Some exchange-traded funds and mutual funds cater to these and perhaps should be part of your stock market investment strategy. In the first half of 2018, the Russell 2000 beat the S&P 500 by almost five percentage points. Stocks in the Russell 2000, which have an average capitalization of $2.3 billion, may continue to outperform their bigger brethren – and not just because small cap stocks outperform and underperform big stocks in cycles and are only in the early stages of outperformance.

In particular, a big plus for small cap stocks these days is that, unlike big stocks, their business is mostly U.S.-centric, enabling them to sidestep a budding tariff war, especially with China. In addition, the U.S. economy today is unusually strong– certainly much stronger that most of the rest of the industrialized world. The U.S. economy isn’t expected to again generate the 4.1% growth rate it posted in the second quarter, but the odds nonetheless strongly favor an above-average performance at least through year-end.

Small stocks also make sense for buy-and-hold investors. Over a long span of time, they have returned an annual average of about two percentage more than large stocks, mostly because small companies tend to have more growth potential than big companies.

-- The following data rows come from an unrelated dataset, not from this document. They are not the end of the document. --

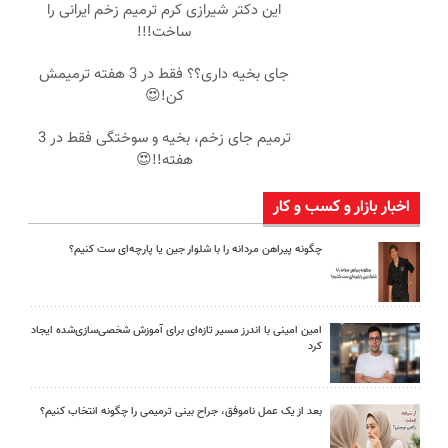
این دکتر شیرازی کرم ترمیم زخم ایرانی را
ساخت!!!
جای بخیه داری؟؟ فقط در 3 هفته ترمیمش
کن!😍
ترمیم جای زخم، بخیه و سوختگی فقط در 3
هفته!!😍
اخبار بازار و کسب و کار
چگونه پیراهن مردانه را با شلوار جین یا پارچه‌ای ست کنیم؟
امین امینی با اندرز مسیر تازه‌ای برای آموزش شخصی‌سازی‌شده ایجاد
کرد
بعد از یک عمل ناموفق، جراح بینی ترمیمی را چگونه انتخاب کنیم؟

To be sure, small stocks tend to be riskier than big stocks, especially when the economy softens, because small companies can’t rival big company financial resources. A tough new competitor, for example, could be devastating.

Nonetheless, a sizable basket of small cap stocks largely offsets this risk and the unvarnished truth is that risk-averse investors can seldom reap superior returns.

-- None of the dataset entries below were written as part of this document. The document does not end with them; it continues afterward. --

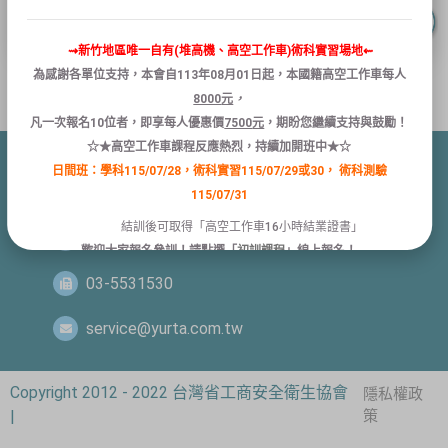
⇝新竹地區唯一自有(堆高機、高空工作車)術科實習場地⇜
為感謝各單位支持，本會自
113
年
08
月
01
日
起
，本國籍
高空
工作
車
每人
8000
元
，
凡
一次報名
10
位者
，
即享
每人
優惠
價
7500
元
，
期盼您繼續支持與鼓勵！
☆★高空工作車課程反應熱烈，持續加開班中★☆
日間班：學科115/07/28，術科實習115/07/29或30，
術科測驗
新竹縣竹北市縣政五街32巷8號1樓
115/07/31
結訓後可取得「高空工作車16小時結業證書」
03-5532399、 03-5531597
歡迎大家報名參訓！請點選「
初訓課程
」線上報名！
03-5531530
關閉
service@yurta.com.tw
Copyright 2012 - 2022 台灣省工商安全衛生協會
隱私權政
|
策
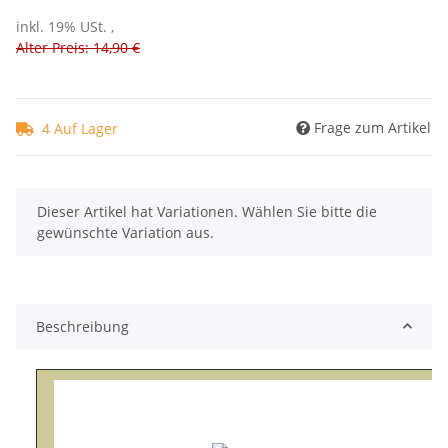
inkl. 19% USt. ,
Alter Preis: 14,90 €
Frage zum Artikel
4 Auf Lager
x
Dieser Artikel hat Variationen. Wählen Sie bitte die
gewünschte Variation aus.
Beschreibung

There are additional reasons why investors should consider small stocks today.

They include:

  • Small stocks are often under-recognized. As a rule, they attract minimal Wall Street attention. This enhances the odds of improper stock pricing, and stocks tend to benefit from market inefficiencies over time.
  • Most mutual funds don’t invest in small stocks because good performance has minimal impact on their portfolio. This enables individual investors who can spot promising companies to buy the stock before institutional investors. When institutions follow, that usually pushes up the stock.
  • Small stocks are unlikely to rival the super-charged performance of technology behemoths Amazon, Alphabet (the parent of Google) or Apple, but they often reflect young companies with greater growth prospects than most big, mature companies. Most successful giants were small caps in the beginning with impressive new products and services. Small companies also offer investors promising prospects because it’s easier to grow from a small base.
  • Small companies in general benefit more than big companies from the Trump administration’s tax cuts in 2017. Tax cuts for corporations, big and small, were cut from 35% to 21%. When they were higher, small companies generally didn’t have the wherewithal to employ tax attorneys to legally skirt paying the top rate. In addition, small, domestic companies don’t have subsidiaries in low-tax countries such as Ireland, Panama and the United Arab Emirates.

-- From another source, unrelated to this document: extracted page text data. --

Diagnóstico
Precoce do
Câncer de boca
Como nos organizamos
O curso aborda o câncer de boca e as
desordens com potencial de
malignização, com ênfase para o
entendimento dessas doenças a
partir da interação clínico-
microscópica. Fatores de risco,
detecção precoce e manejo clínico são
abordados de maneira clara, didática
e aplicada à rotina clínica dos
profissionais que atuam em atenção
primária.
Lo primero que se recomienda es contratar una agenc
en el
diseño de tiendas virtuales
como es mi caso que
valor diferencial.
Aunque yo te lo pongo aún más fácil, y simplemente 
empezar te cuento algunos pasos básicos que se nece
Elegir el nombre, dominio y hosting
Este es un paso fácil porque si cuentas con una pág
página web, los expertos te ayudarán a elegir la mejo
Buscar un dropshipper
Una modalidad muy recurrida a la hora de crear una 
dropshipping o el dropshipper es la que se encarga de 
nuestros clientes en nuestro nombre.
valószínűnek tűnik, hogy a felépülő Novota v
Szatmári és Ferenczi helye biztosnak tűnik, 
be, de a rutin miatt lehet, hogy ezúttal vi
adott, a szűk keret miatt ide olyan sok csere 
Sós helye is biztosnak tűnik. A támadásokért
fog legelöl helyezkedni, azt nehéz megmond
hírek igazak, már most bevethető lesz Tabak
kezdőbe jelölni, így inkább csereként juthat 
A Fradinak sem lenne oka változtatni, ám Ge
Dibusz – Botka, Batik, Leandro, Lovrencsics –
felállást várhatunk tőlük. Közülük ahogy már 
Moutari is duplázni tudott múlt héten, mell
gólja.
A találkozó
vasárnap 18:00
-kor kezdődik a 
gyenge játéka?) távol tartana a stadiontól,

On the negative side – again – is heightened risk. While small companies do have superior growth potential, they largely have no choice but to scale their business model to generate sufficient cash. In addition, they tend to have smaller customer bases and smaller balance sheets and thus less insulation from weak economic conditions. Small caps are also more susceptible to volatility because it takes less trading volume to impact prices.

How can prospective investors find the right small stocks?

They could do their own research, but that is a lot of work and available Wall Street research is limited. Investors are probably better off considering the purchase of shares in exchange-traded funds or mutual funds such as the iShares Russell 2000 index, Vanguard Small-Cap, Schwab U.S. Small-Cap, Fidelity Small Cap Stock, or Conestoga Small Cap Investors.